DLP for Copilot: In Purview’s DLP policy section, you can create a policy scoped to the “Microsoft 365 Copilot” location (a new location type)[6]. Configure this policy to detect your highest sensitivity labels or specific sensitive info types, and set the action to “block Copilot” from accessing or outputting that content[3][6]. Microsoft has introduced the ability to block Copilot from processing items (emails, files) that bear certain sensitivity labels[3]. For example, you might specify that anything labeled Highly Confidential or ITAR Restricted is not allowed to be used by Copilot. This means if a user asks Copilot about a document with that label, Copilot will be unable to include that data in its response[3]. (Internally, Copilot will skip or redact such content rather than risk exposing it.) Enabling this type of DLP rule ensures sensitive files or emails stay out of AI-driven summaries.
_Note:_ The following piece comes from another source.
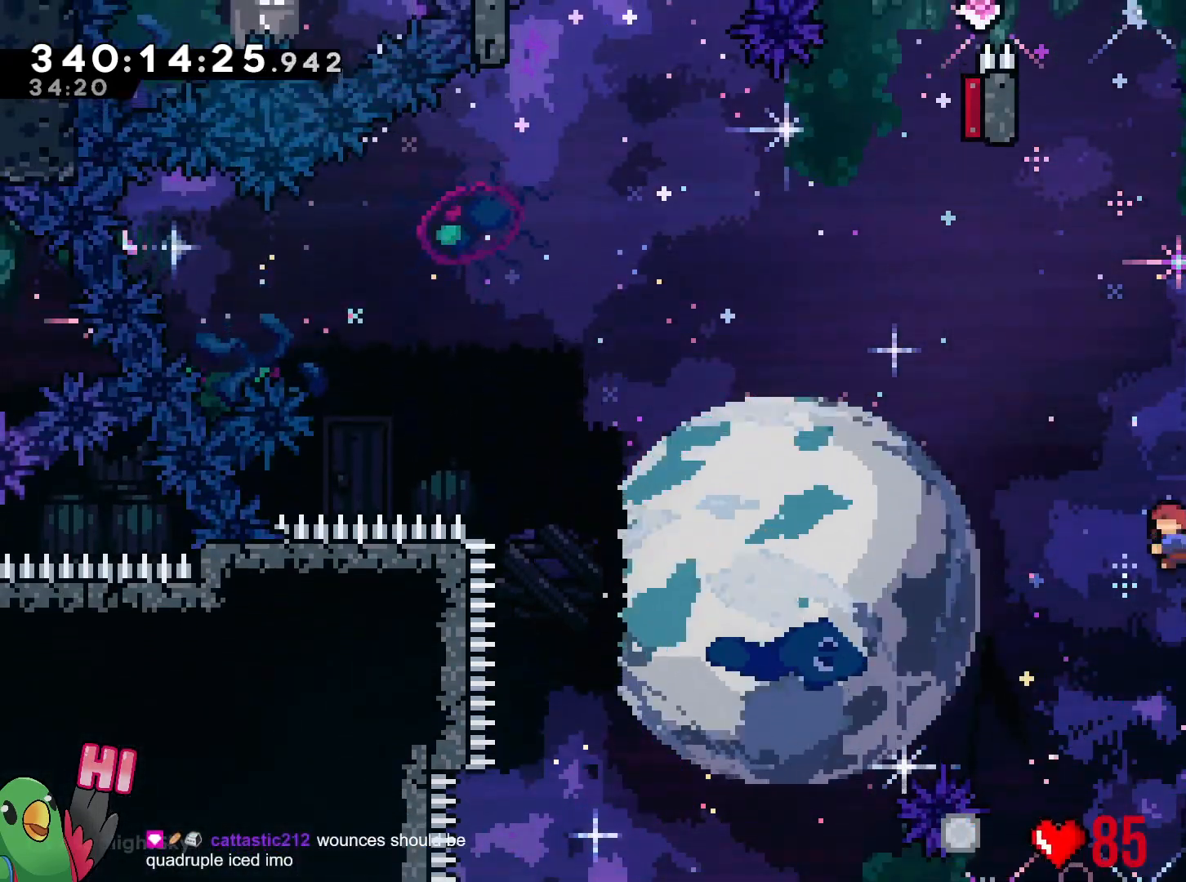
{"buttons": ["R1"], "left_stick": "up-right", "right_stick": "center", "events": [[16, "Y", "down"], [200, "Y", "up"], [217, "R1", "down"], [233, "left_stick", "right"], [250, "B", "up"], [484, "left_stick", "up-right"]]}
DLP for Third-Party AI (Web): Create or edit a DLP policy to cover endpoint activities in browsers. Microsoft provides a template via DSPM for AI (the “Fortify your data security” recommendation) that you may have enabled, which includes a policy to block sensitive info from being input into AI web apps via Edge[3]. If not already active, define a new DLP policy with the Endpoint location (which covers Windows 10/11 devices that are onboarded to Purview) and specifically target web traffic (Purview DLP can filter by domain or category of site). You can use Microsoft’s managed list of “AI sites” (which includes popular generative AI services like chat.openai.com, Bard, etc.) as the trigger. The policy condition should look for sensitive info (e.g. built-in sensitive info types like credit card numbers, tax file numbers, health records, or any data classified with your sensitive labels). Set the action to block or block with override. For example, you might block outright if it’s highly sensitive (like >10 customer records), or allow the user to override with justification for lower sensitivity cases. This ensures that if an employee attempts to paste confidential text into, say, ChatGPT, the content will be blocked before leaving the endpoint[3]. In fact, with Adaptive Protection (an E5 feature), the policy can automatically apply stricter controls to high-risk users – e.g. if a user is already flagged as an insider risk, the DLP will outright block the action, whereas a low-risk user might just see a warning[3].
After setting up these policies, use the Purview “Policies” page under DSPM for AI to verify all are enabled and healthy[2]. You can click into each policy (it will take you to the respective solution area in Purview) to adjust scope or rules. For instance, during initial testing you might scope policies to a few pilot users or exclude certain trusted service accounts. Over time, refine the policies: add any custom sensitive info types unique to your business (like project codes or proprietary formulas) and tweak the blocking logic so it’s appropriately strict without hampering legitimate work.
Step 5: Monitor AI Usage Reports and Refine as Needed. Once DSPM for AI is running, the Purview portal will start showing data under the Reports section of DSPM for AI[2]. Allow at least 24 hours for initial data collection. You will then see insightful charts, for example: “Total AI interactions over time” (how often users are engaging with Copilot or other AI apps), “Sensitive interactions per AI app” (e.g. how often sensitive content appears in ChatGPT vs. Copilot), and “Top sensitivity labels in Copilot” (which labels are most commonly involved in Copilot queries)[1][1]. These reports help identify patterns – for instance, if Highly Confidential data is appearing frequently in AI prompts, that might signal users are attempting to use AI with very sensitive info, and you may need to educate them or tighten policies.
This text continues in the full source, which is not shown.